Notably, this criticism has not been consistently applied to politicians who espouse other positions at odds with church teachings. While the Catholic Church strongly opposes capital punishment, for example, conservative-leaning Catholics who hold public office and advocate for the death penalty have not been so publicly targeted for their doctrinal lapses—a point Pelosi mentioned on MSNBC.
In Catholicism, the sacrament of Holy Communion is theologically complex. Whereas many Protestant denominations maintain that the rite merely symbolizes Jesus breaking bread with the twelve Apostles during the Last Supper, Catholic dogma goes further, stating that a priest’s intercession turns the bread and wine into the body and blood of Christ. The sacrament is the central rite of Catholic worship, and is considered an obligation for Catholics.
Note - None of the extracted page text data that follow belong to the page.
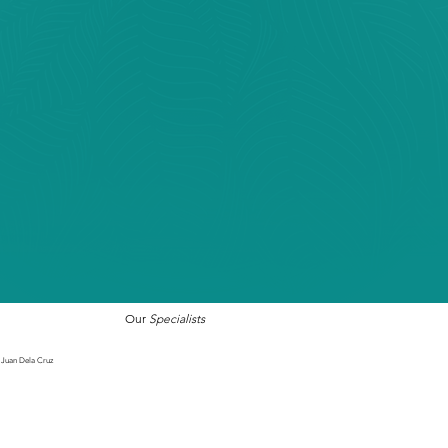
Our
Specialists
Juan Dela Cruz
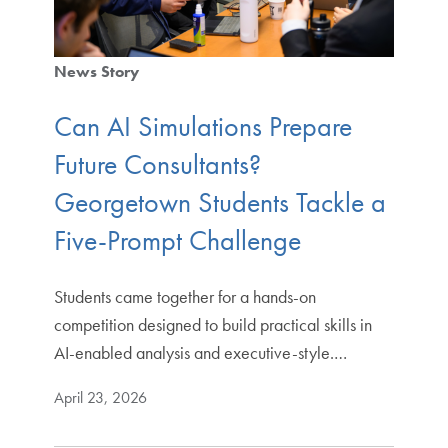
News Story
Can AI Simulations Prepare
Future Consultants?
Georgetown Students Tackle a
Five-Prompt Challenge
Students came together for a hands-on
competition designed to build practical skills in
AI-enabled analysis and executive-style.…
April 23, 2026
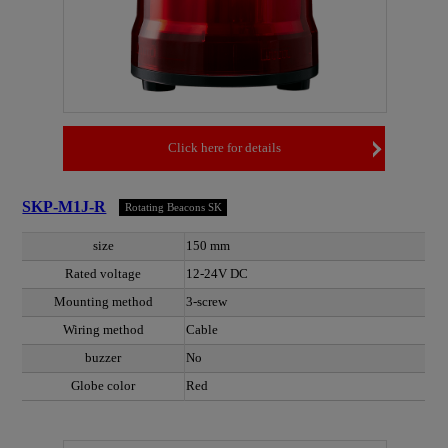
Click here for details
SKP-M1J-R
Rotating Beacons SK
size
150 mm
Rated voltage
12-24V DC
Mounting method
3-screw
Wiring method
Cable
buzzer
No
Globe color
Red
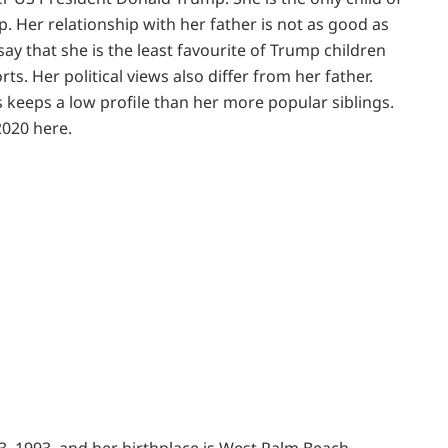
 Her relationship with her father is not as good as
ay that she is the least favourite of Trump children
rts. Her political views also differ from her father.
 keeps a low profile than her more popular siblings.
2020 here.
3, 1993, and her birthplace is West Palm Beach,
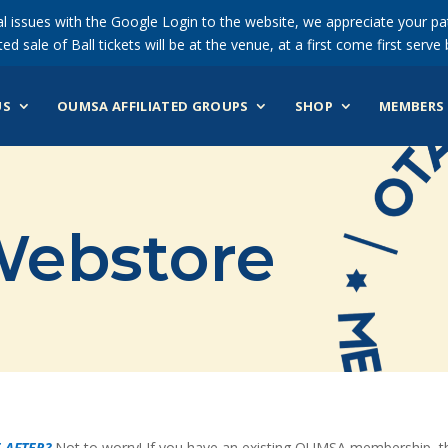
 issues with the Google Login to the website, we appreciate your pat
ted sale of Ball tickets will be at the venue, at a first come first serve 
US
OUMSA AFFILIATED GROUPS
SHOP
MEMBERS 
ebstore
 AFTER?
Not to worry! If you have an existing OUMSA membership, the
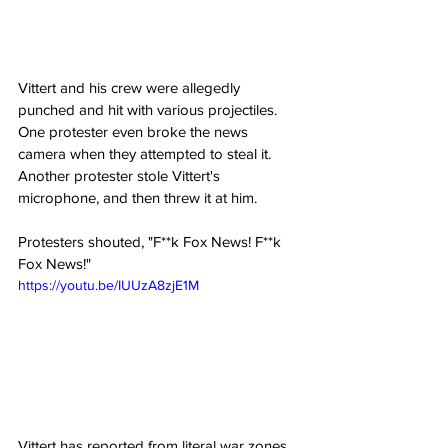
Vittert and his crew were allegedly 
punched and hit with various projectiles. 
One protester even broke the news 
camera when they attempted to steal it. 
Another protester stole Vittert's 
microphone, and then threw it at him.
Protesters shouted, "F**k Fox News! F**k 
Fox News!"
https://youtu.be/IUUzA8zjE1M
Vittert has reported from literal war zones 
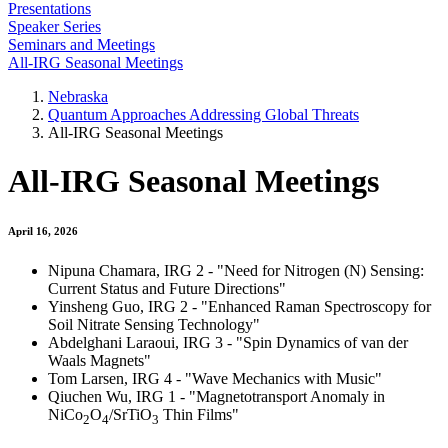
Presentations
Speaker Series
Seminars and Meetings
All-IRG Seasonal Meetings
Nebraska
Quantum Approaches Addressing Global Threats
All-IRG Seasonal Meetings
All-IRG Seasonal Meetings
April 16, 2026
Nipuna Chamara, IRG 2 - "Need for Nitrogen (N) Sensing:
Current Status and Future Directions"
Yinsheng Guo, IRG 2 - "Enhanced Raman Spectroscopy for
Soil Nitrate Sensing Technology"
Abdelghani Laraoui, IRG 3 - "Spin Dynamics of van der
Waals Magnets"
Tom Larsen, IRG 4 - "Wave Mechanics with Music"
Qiuchen Wu, IRG 1 - "Magnetotransport Anomaly in
NiCo
O
/SrTiO
Thin Films"
2
4
3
In other words, Communion is a very big deal. Under canon law, exclusion from Holy Communion is reserved for rare circumstances, such as when an individual has been excommunicated or perseveres in “manifest grave sin.” Indeed, in his letter to Pelosi, Archbishop Cordileone quotes canon law to accuse the politician of just that. But whatever one’s theological orientation, it would seem that moral judgment can be highly selective.